Moveable Type’s Wall?
Looks like Eric NSLog() is "hitting the Moveable Type wall ":http://nslog.com/archives/2004/02/08/movabletype_sucks.php right along with me. MT has a lot going for it: nice UI, ease of use, great community, a standards-friendly attitude, and a whoop-ass API for plugins. So while I certainly wouldn’t say MT “sucks” (Mena and Anil were waaaaaaay too nice in person to talk that kinda smack), it’s got some quirks and limitations.
Static page rendering is foremost amongst those limitations. As Eric points out, having to generate a bunch of pages every time you update your site results in the dreaded N(n) processing time, abhorred in the computer science world as the definition of computational inefficiency. My personal beefs are 1. that MT is written in Perl and I’m thinking in PHP for work these days, and 2. that its XML-RPC implementation seems to drop data and timeout quite a bit. That, and it’s not technically Open Source software.

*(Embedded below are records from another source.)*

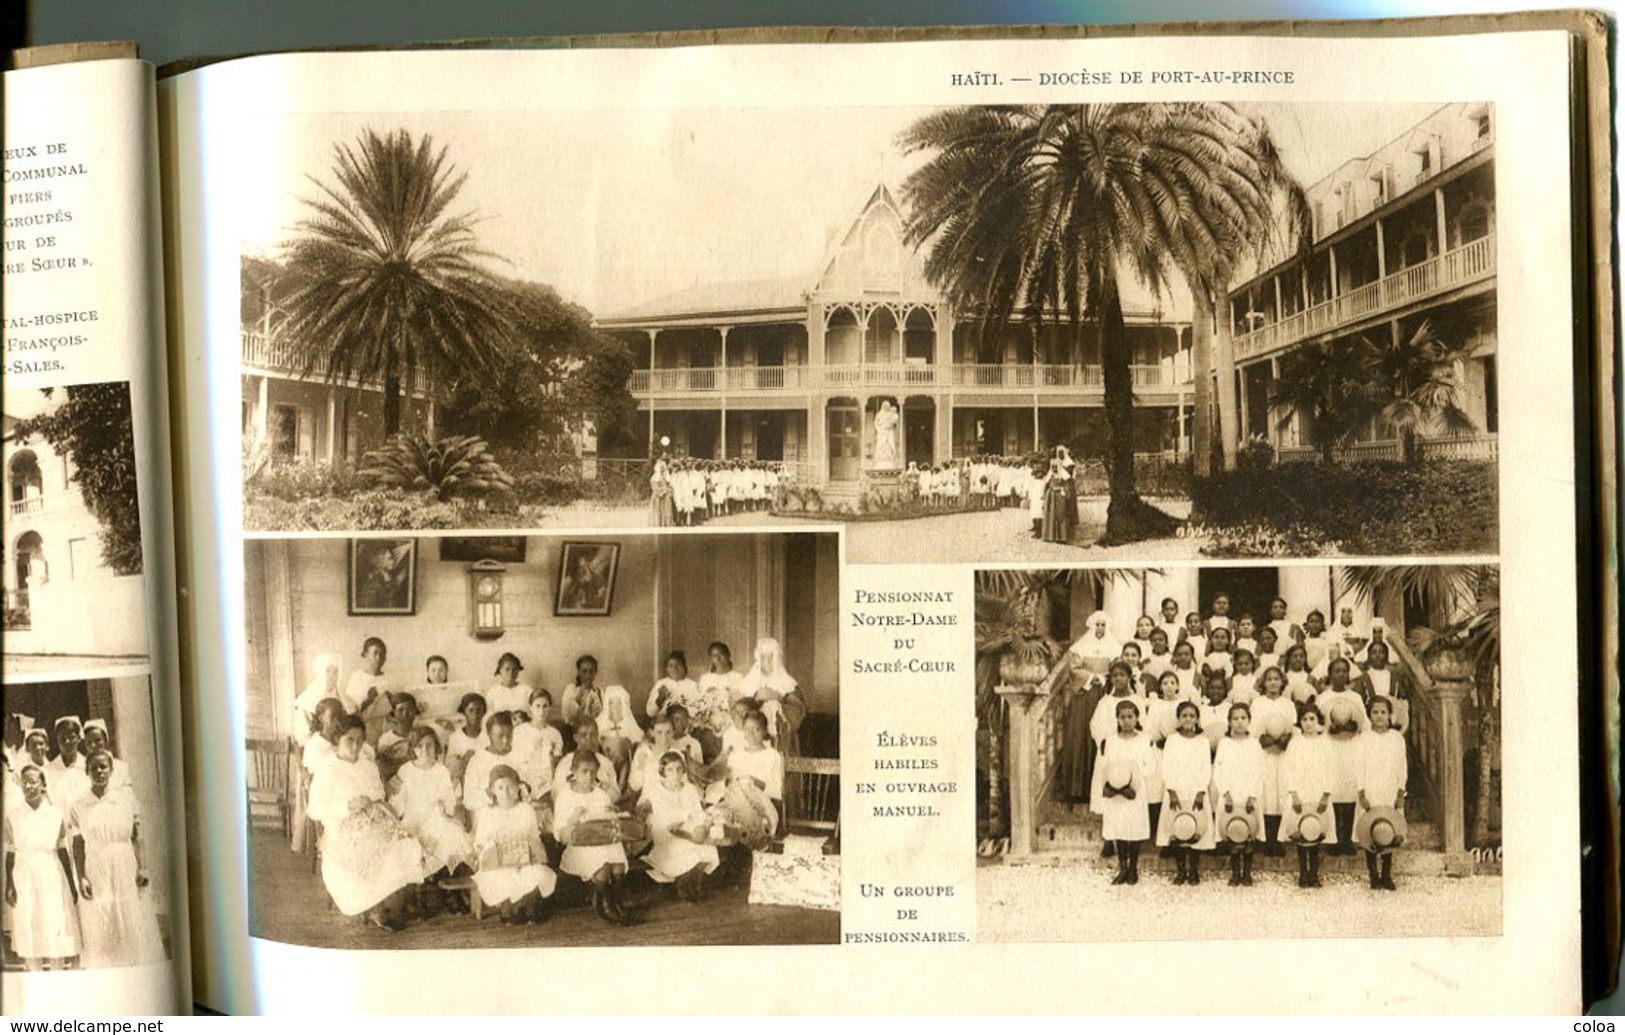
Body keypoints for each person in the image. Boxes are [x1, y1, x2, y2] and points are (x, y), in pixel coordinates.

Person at [305, 716, 424, 930]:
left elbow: (379, 792)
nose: (356, 745)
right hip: (342, 827)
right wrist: (347, 806)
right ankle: (376, 907)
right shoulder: (327, 769)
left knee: (403, 842)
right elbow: (314, 809)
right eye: (349, 740)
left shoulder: (367, 765)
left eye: (360, 740)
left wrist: (371, 801)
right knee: (369, 848)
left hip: (373, 819)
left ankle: (391, 902)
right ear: (336, 740)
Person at [70, 750, 166, 968]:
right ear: (87, 772)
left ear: (112, 770)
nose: (99, 771)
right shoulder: (79, 805)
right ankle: (106, 967)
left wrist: (143, 867)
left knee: (129, 910)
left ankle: (133, 965)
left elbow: (137, 836)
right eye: (94, 768)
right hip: (96, 863)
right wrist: (82, 876)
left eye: (103, 767)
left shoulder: (126, 800)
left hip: (124, 860)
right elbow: (77, 844)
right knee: (102, 911)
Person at [4, 765, 80, 969]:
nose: (29, 786)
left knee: (54, 920)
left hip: (51, 872)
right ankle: (35, 975)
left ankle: (56, 973)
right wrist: (9, 883)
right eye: (25, 782)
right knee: (28, 922)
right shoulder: (13, 816)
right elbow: (10, 852)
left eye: (34, 781)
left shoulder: (56, 814)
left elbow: (63, 850)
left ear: (43, 785)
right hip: (24, 872)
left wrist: (71, 883)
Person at [390, 727, 474, 902]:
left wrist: (444, 806)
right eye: (419, 746)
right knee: (410, 843)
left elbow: (450, 802)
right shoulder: (405, 770)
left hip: (436, 819)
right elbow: (397, 805)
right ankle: (416, 893)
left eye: (429, 745)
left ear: (436, 747)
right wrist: (396, 795)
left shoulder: (442, 770)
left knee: (453, 834)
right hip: (413, 820)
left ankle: (451, 891)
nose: (425, 750)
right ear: (413, 749)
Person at [553, 751, 636, 926]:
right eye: (584, 771)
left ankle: (616, 903)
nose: (589, 776)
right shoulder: (565, 796)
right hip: (580, 846)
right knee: (602, 867)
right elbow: (560, 835)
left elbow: (608, 823)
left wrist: (612, 814)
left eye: (593, 772)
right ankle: (605, 907)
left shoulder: (600, 794)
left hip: (602, 841)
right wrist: (573, 820)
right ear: (573, 771)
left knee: (618, 864)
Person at [472, 765, 557, 924]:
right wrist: (490, 847)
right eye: (500, 787)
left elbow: (534, 838)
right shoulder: (487, 813)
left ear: (518, 788)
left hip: (524, 858)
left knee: (536, 872)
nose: (505, 792)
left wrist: (527, 850)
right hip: (497, 861)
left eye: (510, 786)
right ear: (493, 791)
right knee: (504, 876)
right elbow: (480, 842)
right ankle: (507, 909)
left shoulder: (526, 810)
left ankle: (530, 907)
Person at [637, 750, 720, 900]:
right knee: (691, 850)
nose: (675, 773)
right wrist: (686, 817)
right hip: (666, 833)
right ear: (663, 771)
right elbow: (664, 816)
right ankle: (683, 882)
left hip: (687, 830)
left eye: (678, 769)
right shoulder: (656, 789)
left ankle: (692, 882)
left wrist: (703, 820)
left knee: (708, 848)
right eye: (670, 769)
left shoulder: (690, 789)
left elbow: (697, 812)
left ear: (683, 770)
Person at [1093, 698, 1153, 885]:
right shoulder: (1111, 741)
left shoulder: (1144, 740)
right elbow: (1105, 764)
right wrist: (1111, 786)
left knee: (1133, 829)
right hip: (1116, 793)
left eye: (1130, 717)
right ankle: (1123, 868)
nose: (1126, 721)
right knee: (1119, 827)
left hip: (1135, 791)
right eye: (1122, 717)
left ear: (1137, 718)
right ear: (1117, 719)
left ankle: (1133, 868)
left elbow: (1149, 765)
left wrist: (1132, 785)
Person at [1157, 700, 1215, 885]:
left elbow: (1206, 767)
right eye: (1184, 716)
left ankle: (1194, 870)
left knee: (1197, 826)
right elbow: (1166, 766)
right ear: (1178, 719)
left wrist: (1200, 792)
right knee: (1178, 827)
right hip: (1176, 790)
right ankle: (1181, 870)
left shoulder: (1203, 741)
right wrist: (1172, 791)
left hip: (1196, 790)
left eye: (1192, 716)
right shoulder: (1172, 740)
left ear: (1197, 719)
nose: (1188, 719)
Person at [1317, 657, 1370, 853]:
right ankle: (1335, 839)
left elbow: (1364, 724)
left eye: (1343, 671)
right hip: (1330, 748)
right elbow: (1316, 723)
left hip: (1350, 748)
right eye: (1336, 671)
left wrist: (1352, 726)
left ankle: (1347, 839)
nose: (1340, 674)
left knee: (1349, 791)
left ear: (1349, 674)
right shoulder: (1323, 697)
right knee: (1333, 790)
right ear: (1329, 675)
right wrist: (1329, 728)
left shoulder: (1355, 697)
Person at [1355, 696, 1408, 891]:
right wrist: (1361, 792)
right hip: (1370, 789)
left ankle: (1387, 874)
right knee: (1370, 828)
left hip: (1389, 788)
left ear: (1390, 715)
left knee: (1388, 828)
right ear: (1369, 715)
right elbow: (1359, 766)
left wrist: (1401, 791)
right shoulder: (1364, 738)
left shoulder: (1397, 738)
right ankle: (1373, 874)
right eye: (1375, 712)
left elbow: (1402, 766)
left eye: (1383, 712)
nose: (1379, 716)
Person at [1281, 704, 1336, 887]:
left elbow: (1331, 768)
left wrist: (1326, 795)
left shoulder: (1325, 742)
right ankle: (1303, 873)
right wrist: (1294, 795)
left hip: (1319, 792)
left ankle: (1314, 873)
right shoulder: (1295, 743)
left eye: (1312, 719)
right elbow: (1287, 769)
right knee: (1300, 830)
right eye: (1304, 719)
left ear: (1318, 720)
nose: (1308, 723)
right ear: (1300, 722)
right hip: (1301, 792)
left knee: (1316, 830)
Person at [1212, 704, 1265, 887]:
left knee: (1248, 832)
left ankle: (1247, 873)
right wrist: (1225, 794)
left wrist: (1252, 796)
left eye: (1243, 718)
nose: (1239, 722)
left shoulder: (1254, 744)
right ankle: (1235, 873)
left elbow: (1259, 771)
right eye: (1235, 718)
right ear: (1229, 722)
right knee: (1232, 831)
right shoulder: (1225, 744)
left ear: (1249, 721)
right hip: (1230, 794)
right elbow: (1218, 770)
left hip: (1249, 794)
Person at [1251, 666, 1298, 855]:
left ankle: (1278, 839)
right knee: (1266, 792)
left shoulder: (1288, 704)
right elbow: (1253, 730)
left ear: (1282, 682)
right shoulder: (1257, 703)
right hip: (1264, 753)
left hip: (1283, 753)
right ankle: (1265, 837)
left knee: (1281, 792)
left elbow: (1293, 729)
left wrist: (1285, 739)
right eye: (1269, 679)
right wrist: (1263, 739)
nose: (1273, 683)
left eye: (1276, 679)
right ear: (1263, 683)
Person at [740, 638, 805, 756]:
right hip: (753, 731)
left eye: (771, 657)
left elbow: (799, 708)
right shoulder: (750, 680)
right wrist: (757, 699)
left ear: (777, 659)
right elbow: (741, 707)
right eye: (763, 657)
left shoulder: (787, 682)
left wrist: (778, 697)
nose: (767, 661)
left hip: (780, 735)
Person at [292, 653, 343, 746]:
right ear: (322, 673)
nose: (336, 678)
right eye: (333, 672)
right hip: (314, 745)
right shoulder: (307, 699)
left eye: (337, 672)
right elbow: (303, 734)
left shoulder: (338, 696)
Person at [45, 716, 90, 812]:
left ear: (79, 738)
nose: (67, 741)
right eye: (63, 738)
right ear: (57, 740)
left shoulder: (88, 766)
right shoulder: (49, 770)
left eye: (72, 737)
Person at [647, 651, 697, 720]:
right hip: (664, 723)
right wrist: (660, 699)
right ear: (667, 669)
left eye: (678, 665)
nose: (675, 669)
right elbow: (650, 712)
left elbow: (697, 711)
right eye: (671, 666)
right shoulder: (660, 684)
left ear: (684, 667)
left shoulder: (692, 685)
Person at [486, 653, 534, 717]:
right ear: (500, 670)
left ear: (518, 671)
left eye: (514, 670)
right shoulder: (493, 692)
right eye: (507, 669)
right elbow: (489, 715)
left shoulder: (527, 690)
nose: (511, 673)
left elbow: (533, 714)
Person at [1040, 457, 1074, 544]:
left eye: (1056, 466)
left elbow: (1068, 486)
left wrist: (1063, 490)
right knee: (1051, 515)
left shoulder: (1063, 476)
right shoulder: (1050, 475)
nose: (1054, 468)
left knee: (1060, 515)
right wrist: (1044, 496)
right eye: (1053, 466)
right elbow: (1045, 486)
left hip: (1060, 496)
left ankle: (1061, 537)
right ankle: (1050, 536)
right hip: (1051, 497)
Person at [649, 458, 677, 527]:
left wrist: (669, 491)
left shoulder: (667, 478)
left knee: (667, 513)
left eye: (663, 468)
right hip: (657, 498)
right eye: (660, 468)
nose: (662, 470)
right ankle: (658, 525)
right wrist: (662, 491)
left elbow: (671, 487)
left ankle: (667, 525)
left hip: (666, 498)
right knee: (658, 513)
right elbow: (654, 488)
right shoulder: (654, 478)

Eric is right in dreading the idea of migrating to another blog tool, as few of them have easy migration paths from Moveable Type. The transition won’t be pretty, but I’m thinking of moving over to Serendipity, WordPress, or another PHP + MySQL blog tool. I’ll have to write my own migration script if I go with Serendipity, but at least if I do it’s something I can give back to the community.
My main concern is what to do about the archives. I’ll leave them in place, I guess, or whip up a redirect hack to bounce people to the right place.